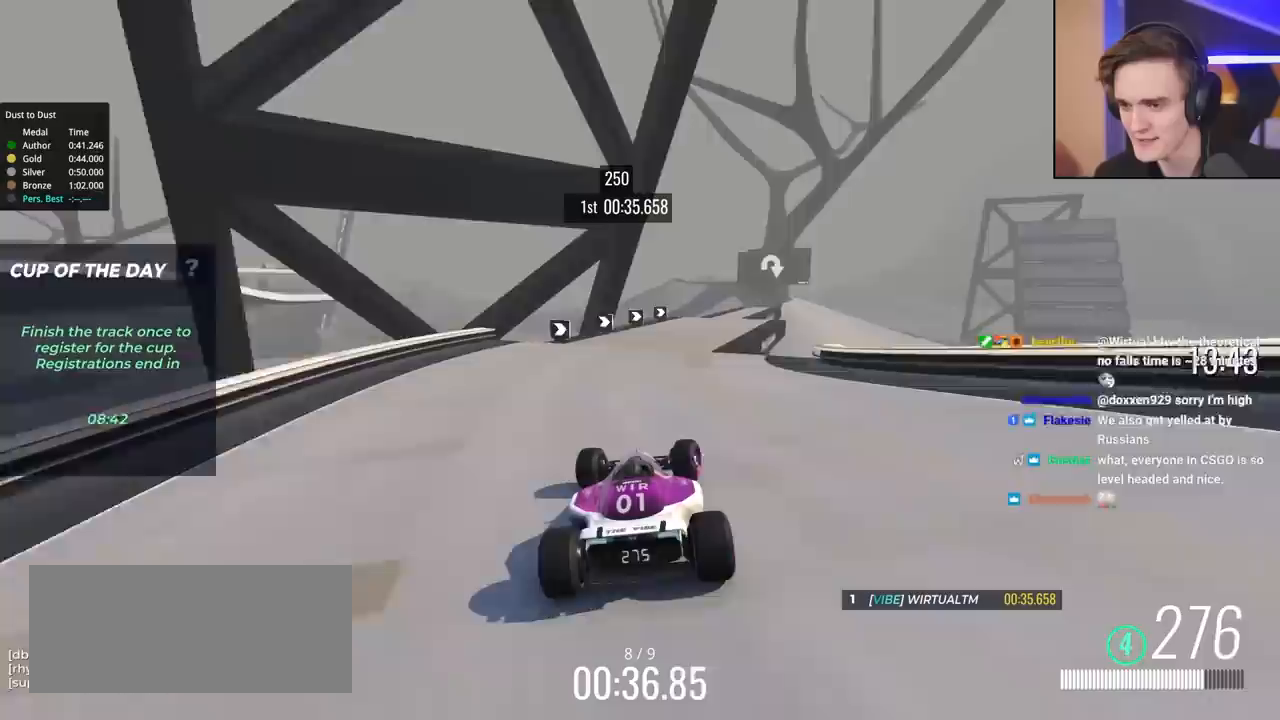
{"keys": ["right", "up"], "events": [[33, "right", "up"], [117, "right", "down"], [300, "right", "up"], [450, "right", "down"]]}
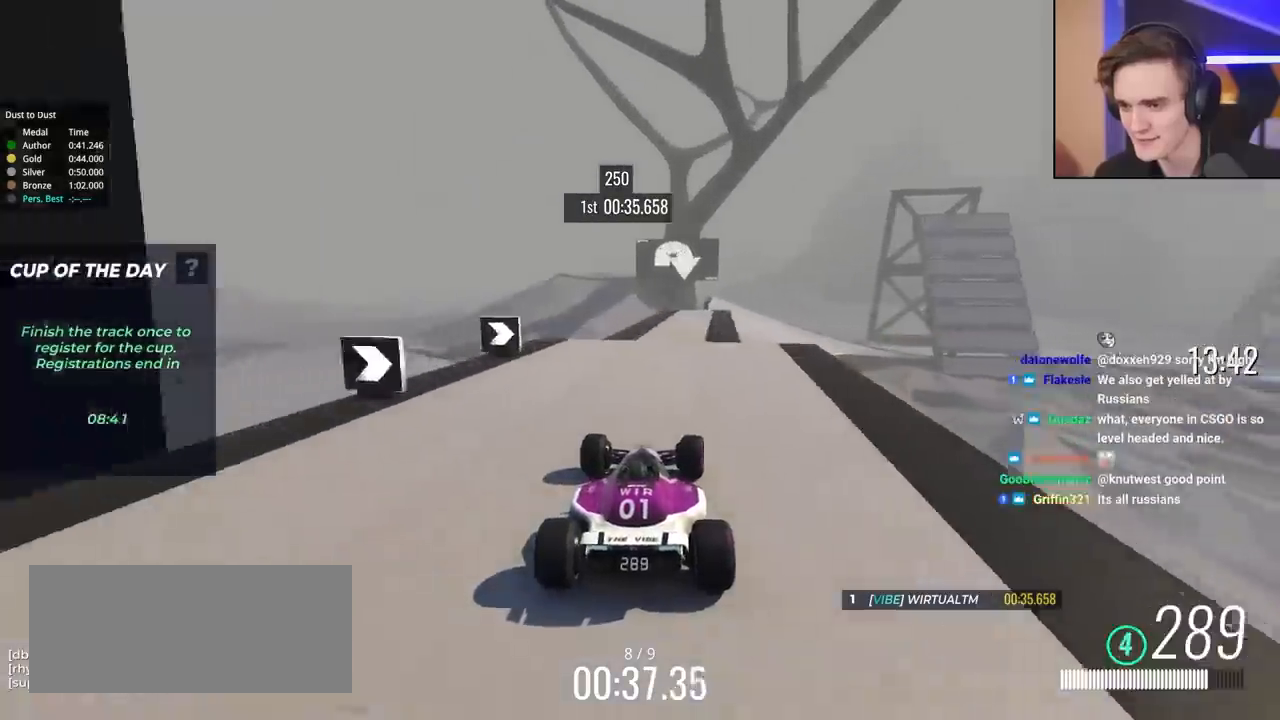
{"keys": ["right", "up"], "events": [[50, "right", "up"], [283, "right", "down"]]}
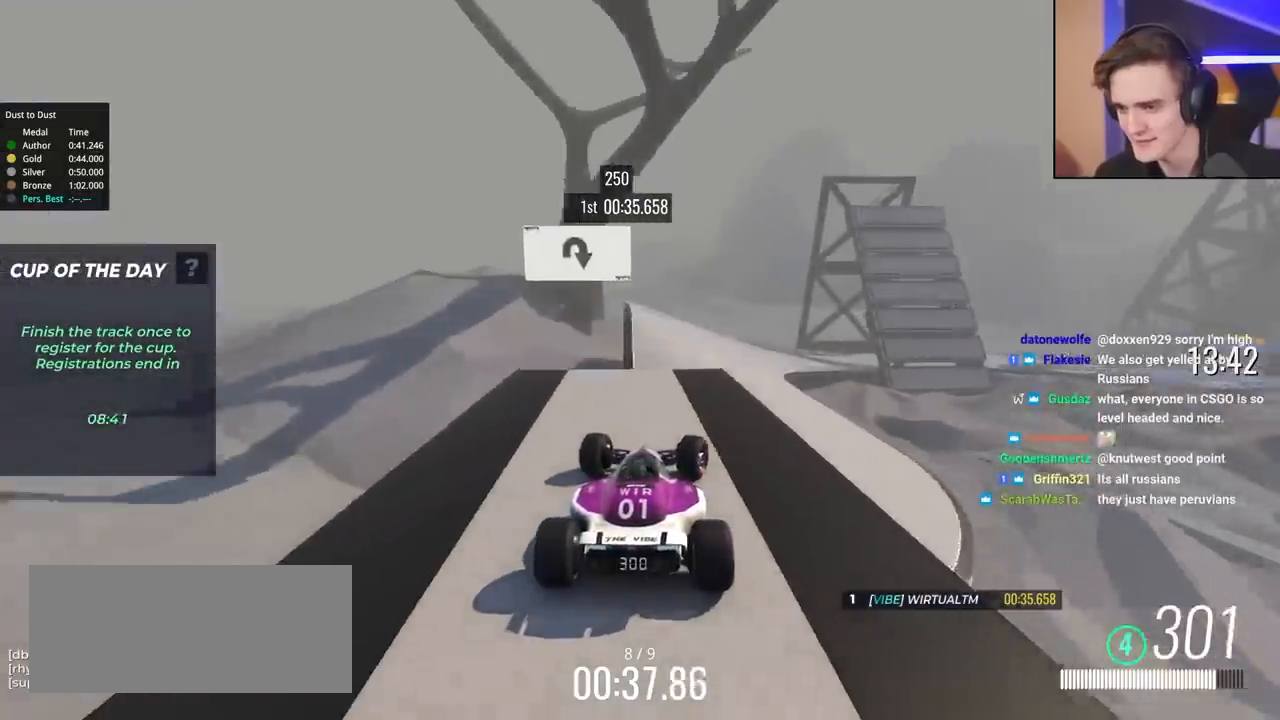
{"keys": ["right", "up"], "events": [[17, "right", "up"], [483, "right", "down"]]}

## EXERCISE
Restate the data above verbatim, skipping every image.

## TASK ANSWER
{"keys": ["right", "up"], "events": [[33, "right", "up"], [117, "right", "down"], [300, "right", "up"], [450, "right", "down"]]}
{"keys": ["right", "up"], "events": [[50, "right", "up"], [283, "right", "down"]]}
{"keys": ["right", "up"], "events": [[17, "right", "up"], [483, "right", "down"]]}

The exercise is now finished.